What you have to do: Identify every line in the material below that contains the word "prints", treating uppercase and lowercase as different, and copy each of those lines in full.

Records contained in a dataset
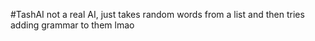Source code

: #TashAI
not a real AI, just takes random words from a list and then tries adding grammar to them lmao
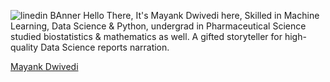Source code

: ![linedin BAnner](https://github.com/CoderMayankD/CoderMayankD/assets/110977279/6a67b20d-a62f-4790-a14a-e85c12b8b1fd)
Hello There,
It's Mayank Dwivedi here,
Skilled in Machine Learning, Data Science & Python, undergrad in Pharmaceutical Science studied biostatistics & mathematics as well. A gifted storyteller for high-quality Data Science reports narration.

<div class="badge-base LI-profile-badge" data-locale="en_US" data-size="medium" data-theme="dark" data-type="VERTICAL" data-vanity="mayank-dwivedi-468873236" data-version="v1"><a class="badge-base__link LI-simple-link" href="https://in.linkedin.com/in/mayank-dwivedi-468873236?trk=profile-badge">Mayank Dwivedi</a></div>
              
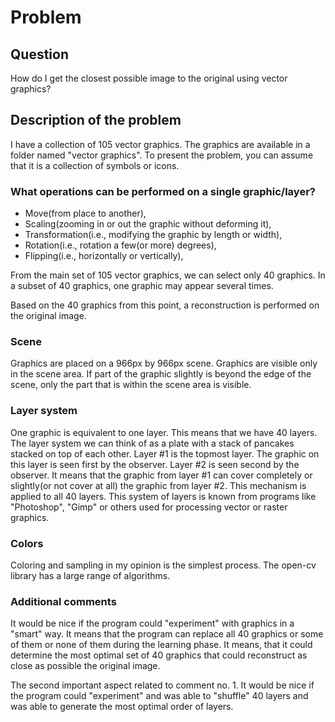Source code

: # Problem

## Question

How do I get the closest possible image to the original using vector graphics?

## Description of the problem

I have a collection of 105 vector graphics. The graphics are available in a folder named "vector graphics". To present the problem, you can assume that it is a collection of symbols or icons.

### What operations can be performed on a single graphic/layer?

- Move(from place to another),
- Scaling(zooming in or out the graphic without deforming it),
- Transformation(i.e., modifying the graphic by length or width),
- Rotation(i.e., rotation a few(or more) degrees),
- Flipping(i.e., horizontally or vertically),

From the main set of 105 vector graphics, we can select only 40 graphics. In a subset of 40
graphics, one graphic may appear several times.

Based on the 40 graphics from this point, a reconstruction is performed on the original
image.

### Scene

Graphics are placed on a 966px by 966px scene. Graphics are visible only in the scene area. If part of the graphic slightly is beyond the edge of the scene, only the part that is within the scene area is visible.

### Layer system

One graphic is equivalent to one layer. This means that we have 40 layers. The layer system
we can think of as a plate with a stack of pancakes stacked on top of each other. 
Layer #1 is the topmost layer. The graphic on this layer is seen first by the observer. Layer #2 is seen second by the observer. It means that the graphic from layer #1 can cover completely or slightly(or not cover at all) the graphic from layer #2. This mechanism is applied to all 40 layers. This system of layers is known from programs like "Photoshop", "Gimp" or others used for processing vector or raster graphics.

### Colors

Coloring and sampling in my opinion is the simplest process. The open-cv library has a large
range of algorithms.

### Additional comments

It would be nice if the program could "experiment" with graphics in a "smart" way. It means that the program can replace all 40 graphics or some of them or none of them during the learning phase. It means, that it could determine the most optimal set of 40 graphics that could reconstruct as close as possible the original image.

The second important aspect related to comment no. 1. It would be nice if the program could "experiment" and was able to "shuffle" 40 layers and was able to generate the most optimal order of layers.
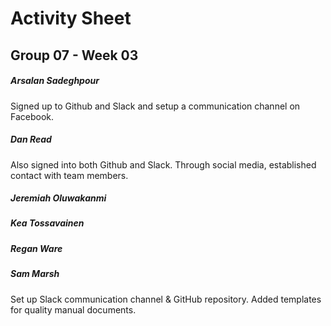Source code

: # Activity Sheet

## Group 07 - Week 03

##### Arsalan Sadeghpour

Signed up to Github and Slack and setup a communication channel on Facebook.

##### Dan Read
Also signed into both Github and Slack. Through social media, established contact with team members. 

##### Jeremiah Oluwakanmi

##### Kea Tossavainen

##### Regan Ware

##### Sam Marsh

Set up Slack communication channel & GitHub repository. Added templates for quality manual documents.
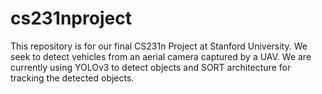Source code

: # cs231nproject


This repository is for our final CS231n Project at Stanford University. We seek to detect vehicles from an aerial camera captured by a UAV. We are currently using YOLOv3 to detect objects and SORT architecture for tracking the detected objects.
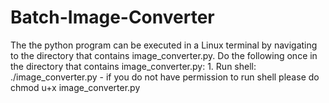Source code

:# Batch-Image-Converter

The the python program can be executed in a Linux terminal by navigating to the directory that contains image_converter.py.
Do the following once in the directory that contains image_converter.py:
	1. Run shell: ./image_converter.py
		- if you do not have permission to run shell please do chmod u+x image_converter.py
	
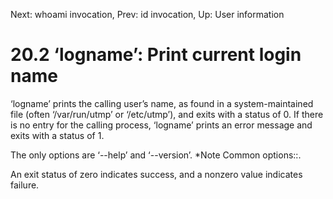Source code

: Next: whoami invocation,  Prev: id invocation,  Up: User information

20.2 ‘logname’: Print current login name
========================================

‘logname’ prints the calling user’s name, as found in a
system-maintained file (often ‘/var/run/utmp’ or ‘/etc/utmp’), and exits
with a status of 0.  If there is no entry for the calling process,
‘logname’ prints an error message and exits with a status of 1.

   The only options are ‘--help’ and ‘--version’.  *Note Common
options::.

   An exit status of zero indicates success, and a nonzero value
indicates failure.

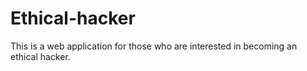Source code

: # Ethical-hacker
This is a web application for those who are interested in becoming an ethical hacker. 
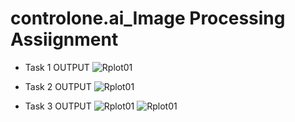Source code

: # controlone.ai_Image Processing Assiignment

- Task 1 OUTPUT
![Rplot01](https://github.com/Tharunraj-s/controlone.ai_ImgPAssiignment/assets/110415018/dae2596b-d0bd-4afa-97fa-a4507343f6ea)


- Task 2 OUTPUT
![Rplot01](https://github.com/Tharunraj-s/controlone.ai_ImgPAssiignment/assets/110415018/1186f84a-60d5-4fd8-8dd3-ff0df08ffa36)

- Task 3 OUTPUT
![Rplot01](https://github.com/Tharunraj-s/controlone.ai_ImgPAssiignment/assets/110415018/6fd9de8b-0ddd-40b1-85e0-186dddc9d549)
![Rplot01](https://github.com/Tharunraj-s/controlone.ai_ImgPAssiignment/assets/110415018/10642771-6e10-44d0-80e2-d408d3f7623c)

Solution for this exercise:
‘logname’ prints the calling user’s name, as found in a
‘logname’ prints an error message and exits with a status of 1.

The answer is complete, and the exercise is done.